What would happen if bees went extinct?


For millions of years, bees have been hard at work carrying pollen from one flower to another. These small but mighty creatures are responsible for helping sustain all life on the planet, thanks to their vital role in local ecosystems.

And yet, despite their importance, for almost two decades, beekeepers have been raising the alarm about declining bee populations. So, what would the extinction of bees mean for humans, plants, and the environment?

The importance of bees in the ecosystem

We may only think of bees as providers of honey, but they are also critical to our food production systems. Bees are nature’s most important pollinators, which means they pick up the pollen of flowers and spread it around, enabling plants to reproduce. This is particularly significant for food crops such as fruits, nuts, and vegetables.

In fact, almost 75% of crops cultivated for human consumption across the world depend on bees for pollination, including both honeybees raised for farming and over 20,000 species of wild bee. In the US alone, there are nearly 3 million colonies with tens of billions of bees – which pollinate around $15 billion worth of crops every year, from zucchinis to almonds.

Not only are they life-sustaining, but they are economic drivers, supporting agriculture around the world. So much so that you can even donate bees to households in the developing world, to not only provide an immediate income through honey and beeswax, but to help support their crops through pollination.

This makes bees essential for global food security, as well as an important source of income for many rural livelihoods.

The reasons behind the decline of bee populations

Sadly, the bee population is facing increasing challenges, largely due to human behavior. In 2022, honeybee hives in the US saw their second highest death rate on record, with beekeepers losing almost half of their managed colonies.

There are several factors contributing to the decline of both honeybees and wild bees, including:

  • Climate change. Significant weather changes, such as unusually warm weather, can bring bees out of their normal seasonal routine.
  • Intensive farming practices. The loss of natural bee habitats reduces access to food, while pesticides weaken their immune systems and make them vulnerable to disease.
  • Air pollution. Bees’ ability to locate food may be affected by air pollutants interacting with the scent molecules released by plants.
  • Parasites. European honeybees have been particularly impacted by a harmful parasite known as varroa destructor, which can transmit viruses and cause entire bee colonies to collapse.   

The impact of bee extinction on the global food supply

We don’t want to alarm you, but if bees become extinct, the effects will be felt throughout major ecosystems.
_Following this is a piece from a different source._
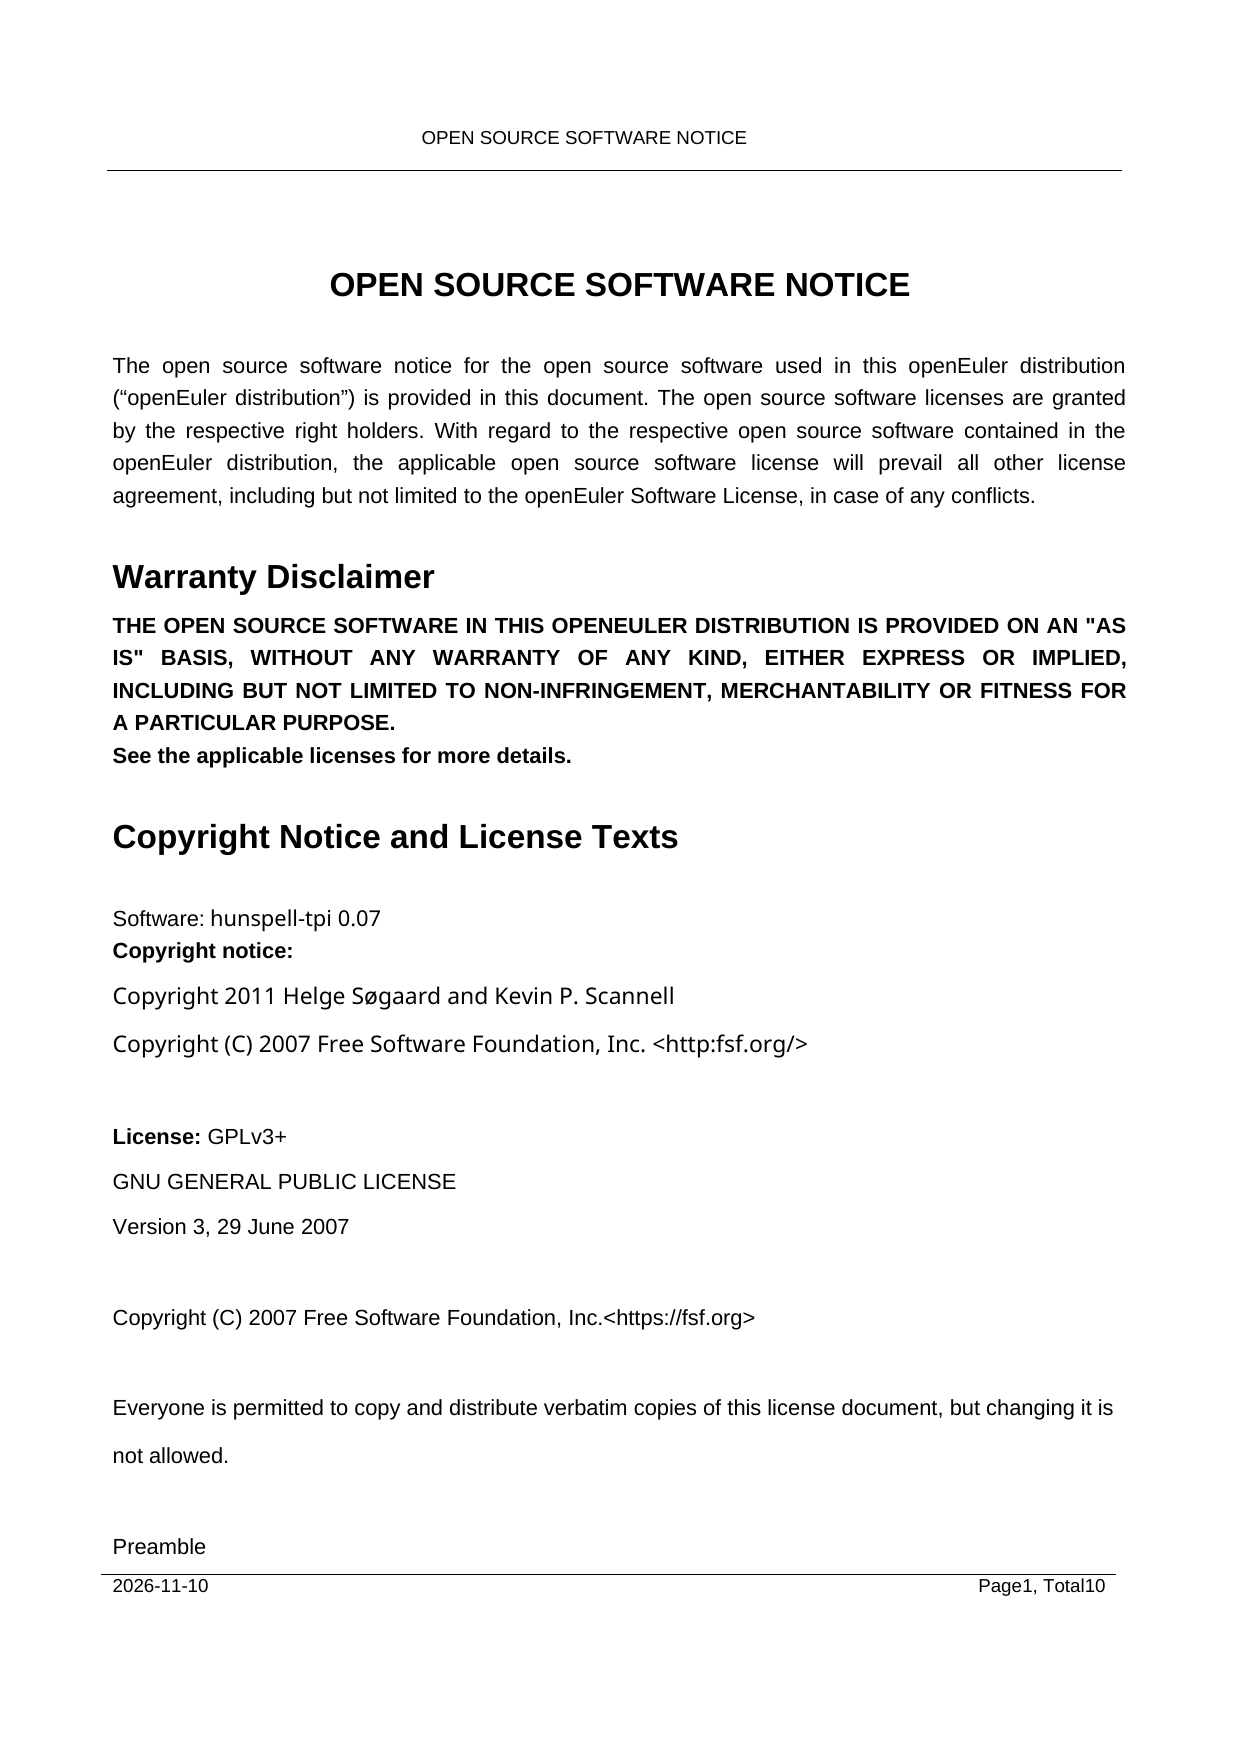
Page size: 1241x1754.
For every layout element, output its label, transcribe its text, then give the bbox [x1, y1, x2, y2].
Many plants can only be pollinated by bees and would most likely die out unless humans are able to come up with a technological solution. This, in turn, would impact the wider habitats and food webs these plants are part of – triggering additional declines or extinctions.
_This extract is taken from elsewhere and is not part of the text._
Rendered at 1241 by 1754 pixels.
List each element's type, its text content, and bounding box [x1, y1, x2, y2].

When it comes to agriculture, the loss of bees would significantly alter what humans eat, since many fruits and vegetables could not be cultivated cheaply and on a mass scale as they are now. The result would be a dramatic decline in the availability and diversity of the types of fresh produce we’re accustomed to. Hand pollination may be an option for certain crops but is costly and labor-intensive – pushing up consumer prices. 

Yet while it may be farewell to avocado on toast and almond lattes, the silver lining is that the majority of human food still comes from cereal grains which are wind-pollinated, making it possible to avert global famine.

Conservation efforts and technological responses: potential solutions

Governments and decision-making bodies worldwide have recognised the serious threat posed to the existence of bees. In 2018, the European Union upheld a partial ban on a number of insecticides, and the United Nations’ post-2020 biodiversity framework calls for a reduction of pesticides by at least two-thirds by 2030. The UN has also declared May 20 World Bee Day to highlight the importance of protecting bees and their habitats.

Meanwhile, tech startups like Beewise  are developing technologies to help beekeepers manage their bee populations more effectively. For example, “smart beehives” use AI to monitor temperature, humidity, and bee behavior – alerting the beekeeper if there is a problem in their hives.

There’s also a drive for technological solutions that can ensure pollination even when there is a shortage of local bees. Robotic bees are already in commercial use, using vibrations to mimic the wing action of a bee, triggering the release of pollen.

The role of urban beekeeping and community Initiatives

With growing public awareness around declining bee populations, recent years have seen a surge in urban beekeeping such as backyard and rooftop beehives.

However, contrary to popular belief, experts say that these may be doing more harm than good – by making it harder for wild bees to find food. Studies have shown that areas with the largest increase in domesticated honeybees actually had the lowest wild bee populations.

So how can we play our part in helping save the bees? The answer is to support the beekeeping industry and make your garden more friendly to wild bees. Here are some actions you can take:

  • Buy honey and other bee products from local beekeepers.
  • Plant native or nectar-bearing flowers that bloom at different times of the year.
  • Leave small areas of the yard for wildflowers, weeds, and fallen leaves.
  • Preserve old meadows and cut their grass only after flowers have finished blooming.
  • Only use pesticides that don’t harm bees, and spray early in the morning or late at night.